Performs deep research investigations:

---
on:
command:
name: scout
engine: claude
imports:
- shared/mcp/tavily.md
- shared/mcp/arxiv.md
- shared/mcp/deepwiki.md
safe-outputs:
add-comment:
max: 1
---
# Scout Deep Research Agent
Conduct comprehensive research using multiple sources
and synthesize findings into actionable recommendations.

The research agent:

  • Uses multiple research MCPs (Tavily, arXiv, DeepWiki)
  • Gathers information from diverse sources
  • Creates structured research summary with recommendations
  • Posts findings as a comment on the triggering issue

Plan Phase: Developer uses /plan command on the research comment to convert recommendations into issues.

Assign Phase: Developer assigns resulting issues to appropriate agents or team members.
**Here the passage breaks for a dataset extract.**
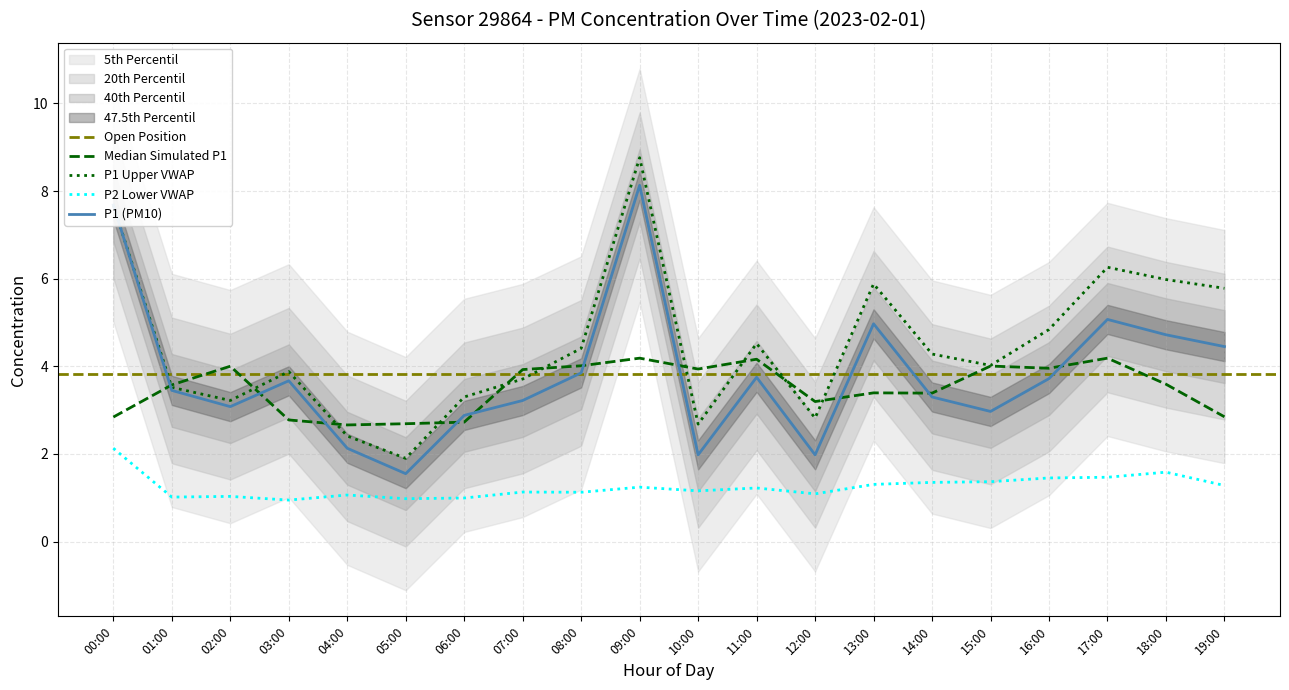

What is the greatest value displayed?

8.1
  • Schedule appropriately: Daily for critical metrics, weekly for comprehensive analysis
  • Use cache memory: Store historical data to identify trends and track improvements
  • Focus scope: Each research agent should investigate one specific angle or concern
  • Be actionable: Research reports should lead to concrete, implementable recommendations
  • Avoid noise: Only create reports when findings exceed meaningful thresholds
  • Review carefully: Not all research findings require immediate action
  • Prioritize: Focus on high-impact issues first
  • Right-size tasks: Break work into chunks suitable for AI agent execution
  • Clear objectives: Each issue should have unambiguous success criteria
  • Link context: Reference the parent research report for full context
  • Sequential vs parallel: Consider dependencies when assigning multiple issues
  • Agent capabilities: Some tasks are better suited for human developers
  • Review PRs: Always review AI-generated code before merging
  • Iterate: Refine prompts and task descriptions based on agent performance

Adapt the ResearchPlanAssign strategy to your needs:

  • Research focus: Static analysis, performance metrics, documentation quality, security, code duplication, test coverage
  • Research frequency: Daily, weekly, on-demand via commands
  • Report format: Discussions for in-depth analysis, issues for immediate action
  • Planning approach: Automatic (research creates issues directly), manual (developer uses /plan command)
  • Assignment method: Pre-assign to @copilot, manual assignment, mixed approach

The ResearchPlanAssign strategy provides:

  • Developer control: Clear decision points at research review and issue assignment
  • Systematic improvement: Regular, focused analysis identifies issues proactively
  • Optimal task sizing: Planning phase ensures tasks are properly scoped for AI agents
  • Historical context: Cache memory tracks trends and measures improvement over time
  • Reduced overhead: Automation handles research and execution while developers focus on decisions

Be aware of these considerations:

  • Latency: Three-phase approach takes longer than direct execution
  • Review burden: Developers must review research reports and generated issues
  • False positives: Research agents may flag issues that don’t require action
  • Coordination: Multiple phases require workflow coordination and clear handoffs
  • Tool requirements: Research agents often need specialized MCPs (Serena, Tavily, etc.)